Nigeria’s military yesterday
dismissed claims that a man beheaded by Boko Haram fighters in the group’s
latest video was an air force pilot in a fighter jet that went missing three
weeks ago.
Boko Haram leader Abubakar Shekau
had claimed in the footage obtained by AFP on Thursday that militants shot down
the Alpha Jet and showed wreckage of an aircraft which included the Nigerian
Air Force’s green and white roundel.
A man, wearing a camouflage print
T-shirt and with heavily bandaged hand in a sling, was seen later kneeling in
front of an unmasked Boko Haram fighter in combat fatigues and saying in
English that he was one of the pilots.
He appears to give his name, rank
and date of birth but the video is inaudible. He is killed after he finishes
speaking.
Asked directly about whether the man
was an air force pilot, as claimed, spokesman Air Commodore Dele Alonge told
AFP: “The man shown in the Boko Haram video is not our officer.
“The picture of a man beheaded in
the video is superimposed,” he said without elaborating. “Our plane is still
missing and we are looking for it. Boko Haram is just making unfounded claims.”
When asked the same question to
defence spokesman Major General Chris Olukolade, who announced last week that
Shekau was dead.
He said: “No level or amount of
barbaric display of bestial atrocities will distract the Nigerian military from
sustaining the tempo of ongoing operations to decimate, degrade and bring the
remnants of the terrorists already in disarray to due justice.
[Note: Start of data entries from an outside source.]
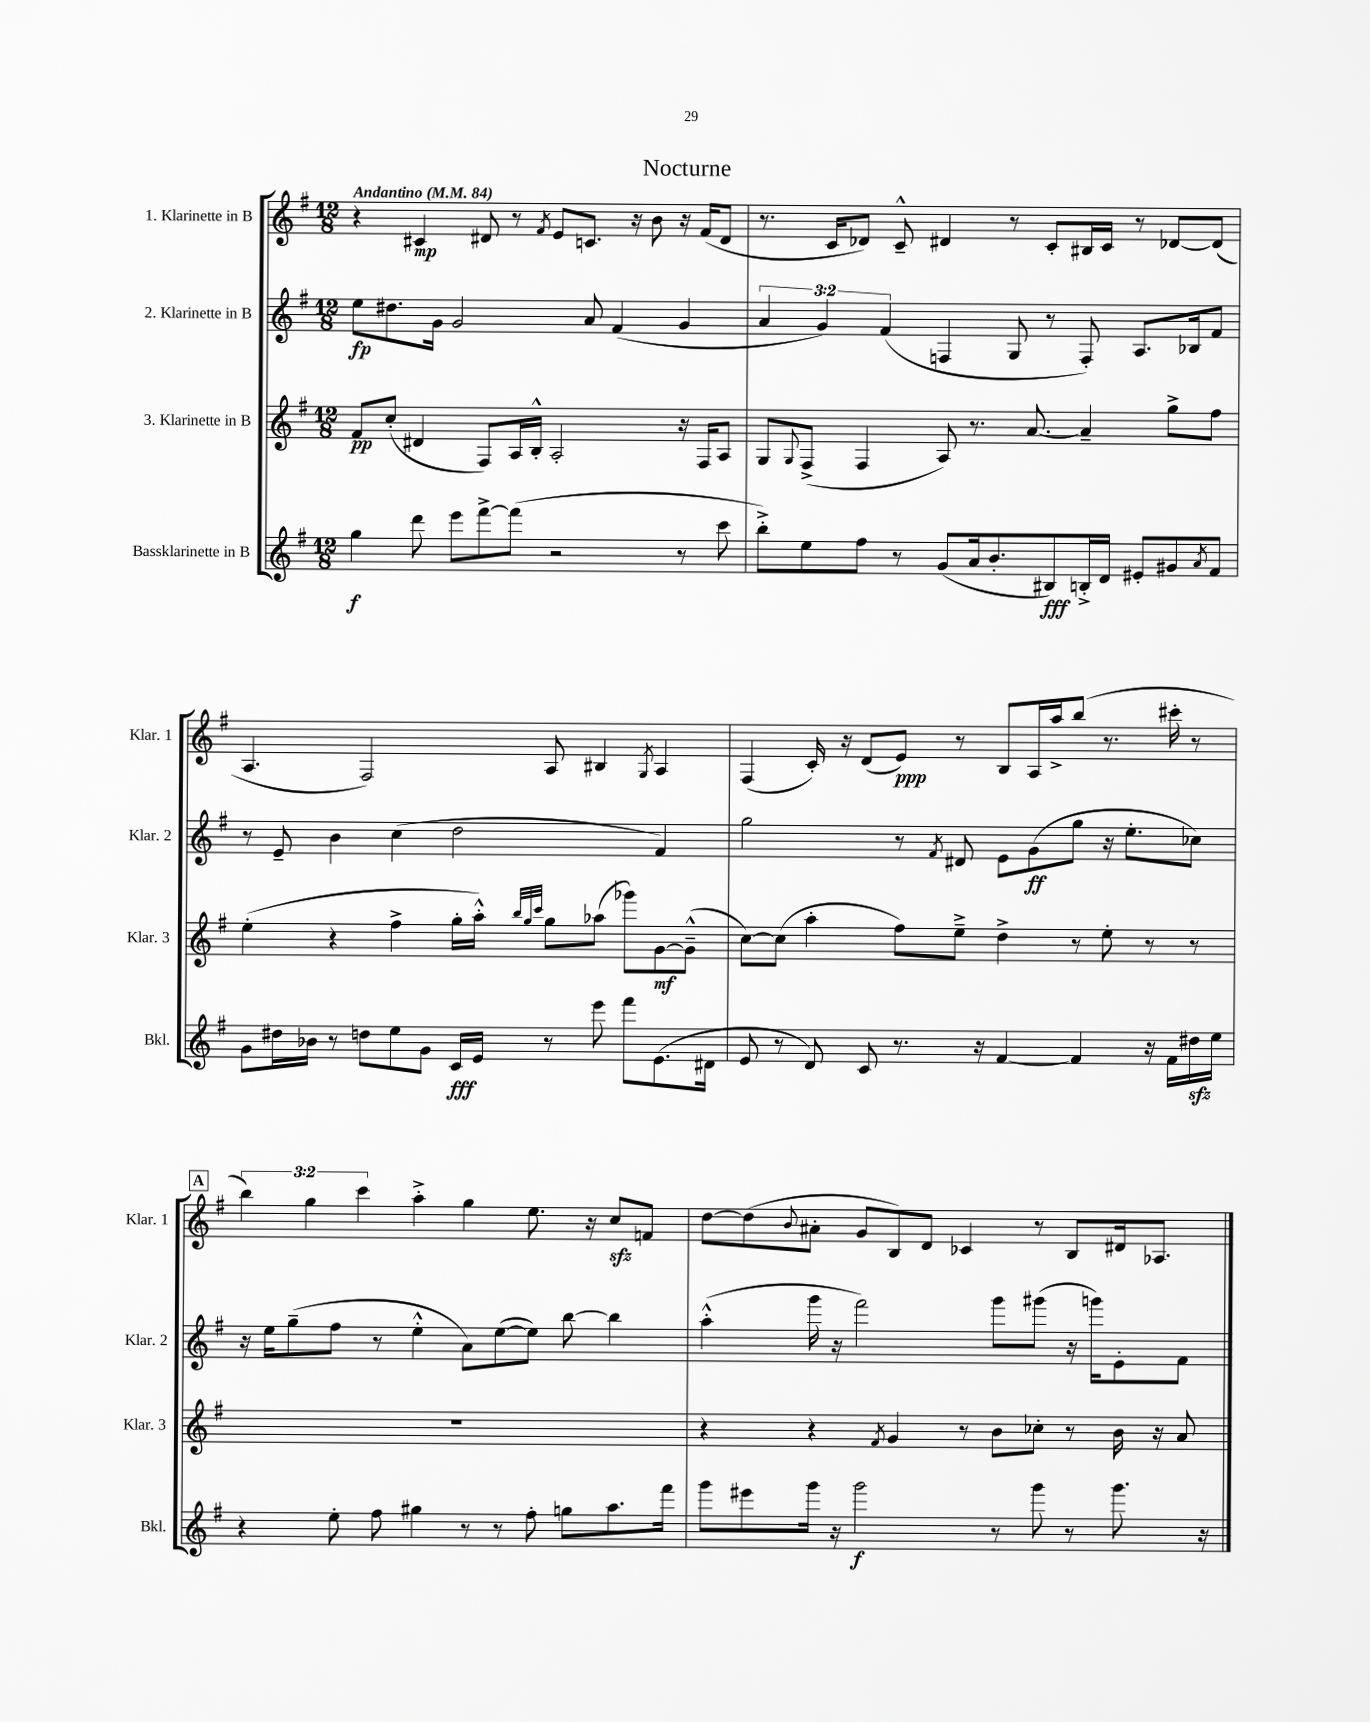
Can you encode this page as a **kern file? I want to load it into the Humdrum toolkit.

**kern	**kern	**kern	**kern
*staff4	*staff3	*staff2	*staff1
*clefG2	*clefG2	*clefG2	*clefG2
*k[f#]	*k[f#]	*k[f#]	*k[f#]
*M12/8	*M12/8	*M12/8	*M12/8
*MM84	*MM84	*MM84	*MM84
4gg	8f#	8ee	4r
.	(8cc'	8.dd#	.
8ddd	4d#	.	4c#
.	.	16g	.
8eee	.	2g	.
[8fff#^	8F#)	.	8d#
(8fff#]	16A	.	8r
.	16B'^^	.	.
.	.	.	8qf#
2r	2A'	.	8e
.	.	8a	8.c
.	.	(4f#	.
.	.	.	16r
.	.	.	8b
8r	16r	4g	16r
.	16F#	.	(16f#
8ccc	8A	.	8d#
=	=	=	=
8bb'^)	8G	6a	8.r
.	8qqG	.	.
8ee	(8F#^	.	.
.	.	6g)	.
.	.	.	16c
8ff#	4F#	.	8d-)
.	.	(6f#	.
8r	.	.	8c~^^
(8g	8A)	4F	4d#
16a	8.r	.	.
8.b'	.	.	.
.	.	8G	8r
.	[8.a	.	.
8B#)	.	8r	8c'
16B'^	4a~]	8F')	16B#
16d	.	.	16c
8e#'	.	8.A	8r
8g#	8gg^	.	[8d-
.	.	16B-	.
8qa	.	.	.
8f#	8ff#	8f#	(8d-]
=	=	=	=
8g	(4ee'	8r	4.A
16dd#	.	8e~	.
16b-	.	.	.
8r	4r	4b	.
8dd	.	.	2F#)
8ee	4ff#^	(4cc	.
8g	.	.	.
16c	16gg'	2dd	.
16e	16aa'^^)	.	.
.	32qqbb	.	.
.	32qqgg	.	.
.	32qqccc	.	.
8r	8gg	.	8A
8eee	(8aa-	.	4B#
8fff#	8ggg-)	.	.
.	.	.	8qG
(8.e	[8g	4f#)	4A
.	(8g~^^]	.	.
16d#	.	.	.
=	=	=	=
8e	[8cc)	2gg	(4F#
8r	(8cc]	.	.
8d)	4aa'	.	16c')
.	.	.	16r
8c	.	.	(8d
8.r	8ff#)	8r	8e)
.	.	8qf#	.
.	8ee~^	8d#	8r
16r	.	.	.
[4f#	4dd^	8e	8B
.	.	(8g	16A
.	.	.	16aa^
4f#]	8r	8gg	(8bb
.	8ee'	16r	8.r
.	.	8.ee'	.
16r	8r	.	.
16f#	.	.	16ccc#'
16dd#	8r	8cc-)	8r
16ee	.	.	.
=	=	=	=
4r	1.r	16r	6bb)
.	.	16ee	.
.	.	(8gg~	.
.	.	.	6gg
8ee'	.	8ff#	.
.	.	.	6ccc
8ff#	.	8r	.
4gg#	.	4ee'^^	4aa'^
8r	.	8a)	4gg
8r	.	([8ee	.
8ff#'	.	8ee])	8.ee
8gg	.	[8bb	.
.	.	.	16r
8.aa	.	4bb]	8cc
.	.	.	8f
16fff#	.	.	.
=	=	=	=
8ggg	4r	(4aa'^^	[8dd
8eee#	.	.	(8dd]
.	.	.	8qqb
16ggg	4r	16ggg	8a#'
16r	.	16r	.
2ggg	.	2fff#)	8g
.	8qf#	.	.
.	4g	.	8B)
.	.	.	8d
.	8r	.	4c-
8r	8b	8ggg	.
8ggg	8cc-'	(8ggg#	8r
8r	8r	16r	8B
.	.	16ggg)	.
8.ggg	16b	8e'	16d#
.	16r	.	8.A-
.	8a	8f#	.
16r	.	.	.
==	==	==	==
*-	*-	*-	*-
“The campaign against terror is
still recording the expected result in the front. Nigerians should not
despair,” he said in a text message that was repeated on his Twitter account.
Nigeria’s military has been under
pressure to reverse Boko Haram territorial gains in three northeast states in
recent months, with reports that soldiers have fled militant attacks and
complaints about a lack of adequate weapons.
According to one security analyst
who tracks the conflict, the Alpha Jet sent a signal that it had been hit and
the two pilots’ families met air force officers in the days that followed and
were told it had crashed.
The jet came down in the heart of
rebel-held territory, making search and rescue impossible, he added.
In the video, Shekau is seen on the
back of a pick-up truck firing a powerful anti-aircraft gun and boasting about
other aircraft Boko Haram has shot down.